Ongoing analysis of the safety profile of QLT091001 demonstrates a safety profile consistent with the Company’s Phase 1b study in patients with Leber Congenital Amaurosis (LCA). A retreatment study for the RP cohort has been initiated to assess the effects of repeat QLT091001 therapy in these patients. The database on this study remains open and further analyses of additional anatomic tests (OCT) and retinal sensitivity tests (ERG) are also ongoing to further explore the optimal baseline characteristics of responders for clinical development purposes.

The RP (early-onset RP) Phase 1b clinical study is being conducted at seven leading centers for the treatment of inherited retinal diseases in the U.S., Europe and Canada.

About Synthetic Retinoid Drugs
Genetic diseases in the eye such as Leber Congenital Amaurosis (LCA) and Retinitis Pigmentosa (RP) arise from gene mutations of enzymes or proteins required in the biochemistry of vision. QLT091001 is a replacement for 11-cis-retinal, which is an essential component of the retinoid-rhodopsin cycle and visual function, and is under investigation for the treatment of LCA and RP. QLT091001 has received orphan drug designations for the treatment of LCA and RP by the European Medicines Agency, and for the treatment of LCA and RP due to inherited mutations in the LRAT and RPE65 genes by the U.S. Food and Drug Administration (FDA). The drug has also been granted two Fast Track designations by the FDA for the treatment of the LRAT and RPE65 genetic mutations in both LCA and RP.

About Leber Congenital Amaurosis (LCA)
LCA is an inherited degenerative retinal disease characterized by abnormalities such as roving eye movements and sensitivity to light, and manifesting in severe vision loss from birth. Both rod and cone photoreceptors are affected in LCA. Eye examinations of infants with LCA reveal normal appearing retinas. However, a low level of retinal activity, measured by electroretinography, indicates very little visual function. According to current epidemiological estimates, LCA affects approximately one in 81,000 newborns worldwide, of which approximately 10% carry the inherited deficiencies of either RPE65 or LRAT.

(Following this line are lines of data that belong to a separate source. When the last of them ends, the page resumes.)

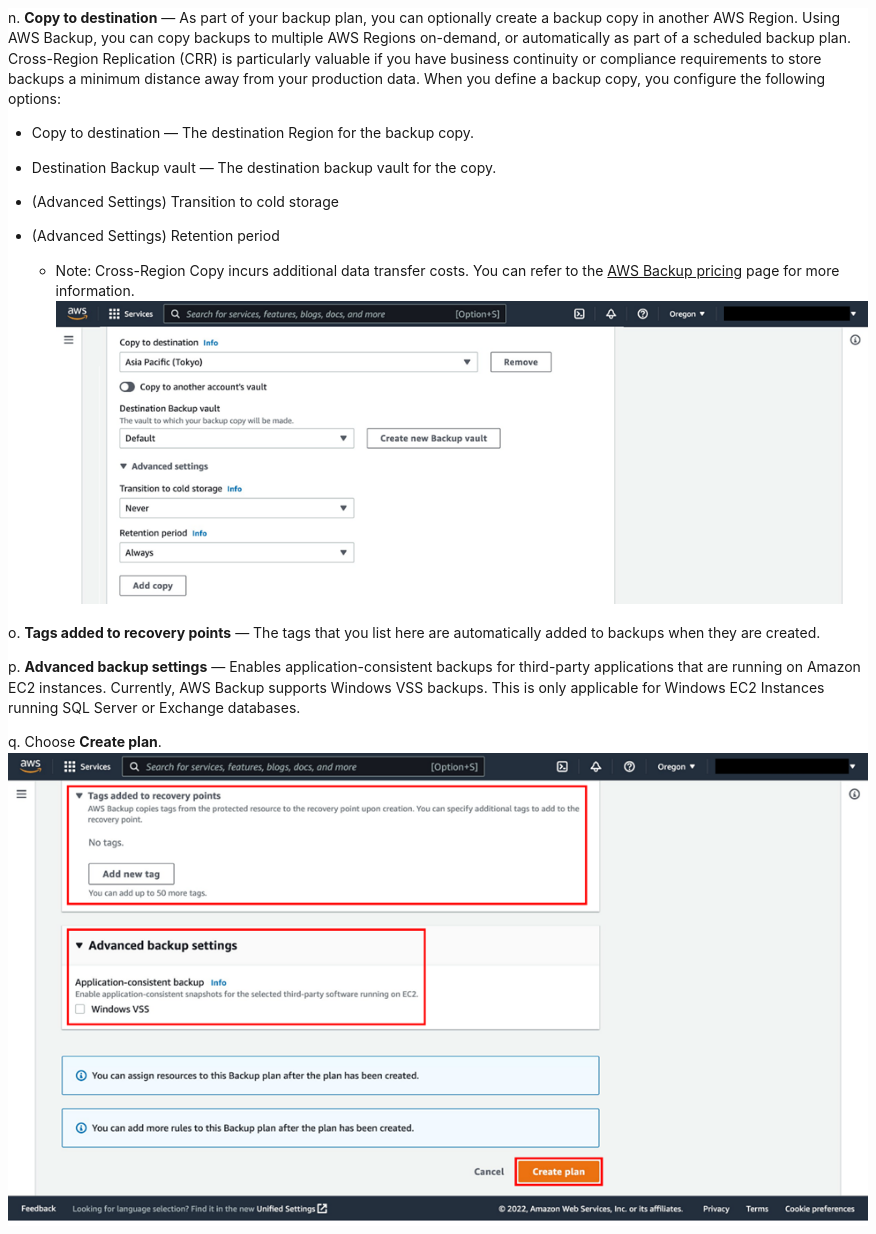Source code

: n. **Copy to destination** — As part of your backup plan, you can optionally create a backup copy in another AWS Region. Using AWS Backup, you can copy backups to multiple AWS Regions on-demand, or automatically as part of a scheduled backup plan. Cross-Region Replication (CRR) is particularly valuable if you have business continuity or compliance requirements to store backups a minimum distance away from your production data. When you define a backup copy, you configure the following options:
* Copy to destination — The destination Region for the backup copy.
* Destination Backup vault — The destination backup vault for the copy.
* (Advanced Settings) Transition to cold storage
* (Advanced Settings) Retention period

    * Note: Cross-Region Copy incurs additional data transfer costs. You can refer to the [AWS Backup pricing](https://aws.amazon.com/backup/pricing/) page for more information.
![Alt text](image-16.png)
 
o. **Tags added to recovery points** — The tags that you list here are automatically added to backups when they are created.

p. **Advanced backup settings** — Enables application-consistent backups for third-party applications that are running on Amazon EC2 instances. Currently, AWS Backup supports Windows VSS backups. This is only applicable for Windows EC2 Instances running SQL Server or Exchange databases.

q. Choose **Create plan**.
![Alt text](image-17.png)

About Retinitis Pigmentosa (RP) Due to RPE65 and LRAT Mutations
RP is a set of hereditary retinal diseases demonstrating clinical features similar to LCA. RP is also characterized by degeneration of rod and cone photoreceptors, but it presents with a more variable loss of vision in late childhood to adulthood. Deficits in dark adaptation and peripheral vision are particular hallmarks of RP. RP is currently estimated to affect at least 300,000 individuals worldwide, of which approximately 20%–30% are autosomal recessive (arRP). It is currently estimated that less than 3% of autosomal recessive RP patients carry the inherited deficiencies of either RPE65 or LRAT.

About QLT
QLT is a biotechnology company dedicated to the development and commercialization of innovative ocular products that address the unmet medical needs of patients and clinicians worldwide. We are focused on developing our synthetic retinoid program for the treatment of certain inherited retinal diseases, developing our proprietary punctal plug delivery system, as well as U.S. marketing of the commercial product Visudyne® for the treatment of wet age-related macular degeneration.

Derived from the press release from QLT Inc.